Monday, October 1, 2012


I'm becoming more aware of the surface of the picture plane. You'd think I'd be all up on that, but it's one of those things like becoming aware of the edge of the piece of paper you've just made that mark on. I'm learning the properties of acrylic gesso and how it helps to make the stretched canvas tight, how it can make the surface smooth and velvety, and also how it can create a tooth for scumbling.
On Wednesday, we start our second painting assignment based on still life. I'm going to restrict the use of one of my major tools which is using traditional colours. So this means I may have to use the opposite colour than I would normally choose or do I choose in a stream of consciousness kind of fashion and see where that takes me? I do want to move beyond simply illustrating an idea into the realm of the image as a forum on which the painting unfolds so maybe I'll give that a try.
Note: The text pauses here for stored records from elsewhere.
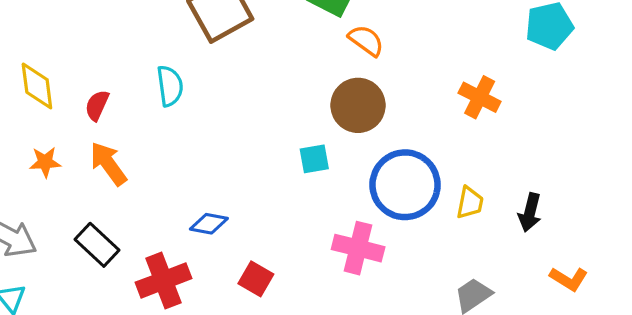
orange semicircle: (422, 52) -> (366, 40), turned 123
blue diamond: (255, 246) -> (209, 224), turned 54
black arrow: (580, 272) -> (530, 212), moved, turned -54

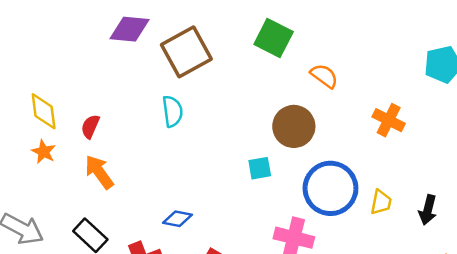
orange semicircle: (366, 40) -> (324, 76), moved
cyan semicircle: (170, 86) -> (172, 111), moved
orange star: (45, 162) -> (44, 152), moved, turned 30

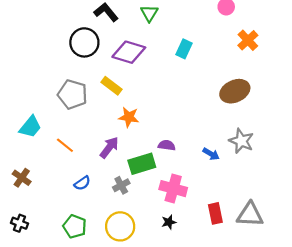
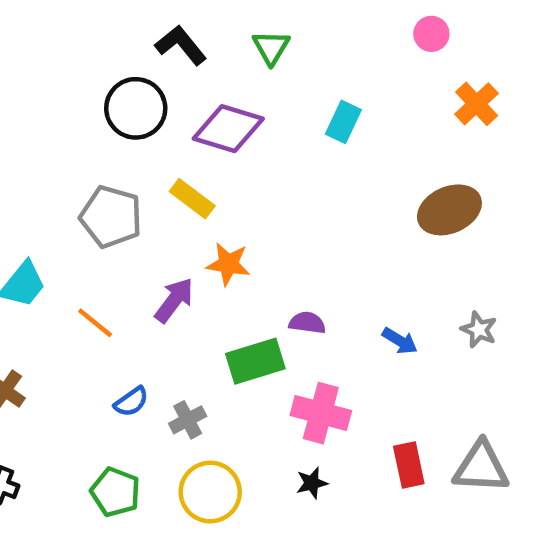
gray star: (241, 141) -> (479, 330), moved, size x0.7
purple arrow: (109, 147) -> (174, 300), moved
gray cross: (121, 185) -> (188, 420), moved

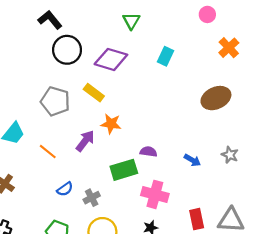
black L-shape: (181, 45) -> (50, 20), moved

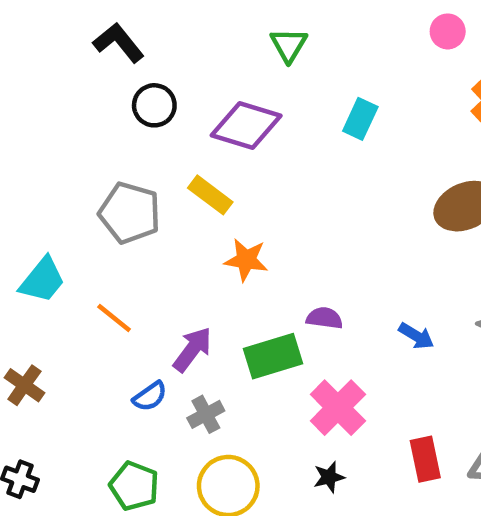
black circle: (67, 50) -> (154, 105), size x0.7
purple arrow: (85, 141) -> (192, 349), moved
pink cross: (155, 194) -> (338, 408), turned 30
I'm going to use a 40" by 40" canvas which will make me work in terms of composition (which is what part of the assignment is about). It is also about spatial relationships, positive and negative spaces. And also meaning, both in the context of the painting and outside. I've never thought of still life objects on these terms before!
Somewhere in all this, I should get started on my independent painting. I'm thinking about making a self-portrait using skype images. I'd like to show these ephemeral images in an "eternal" format.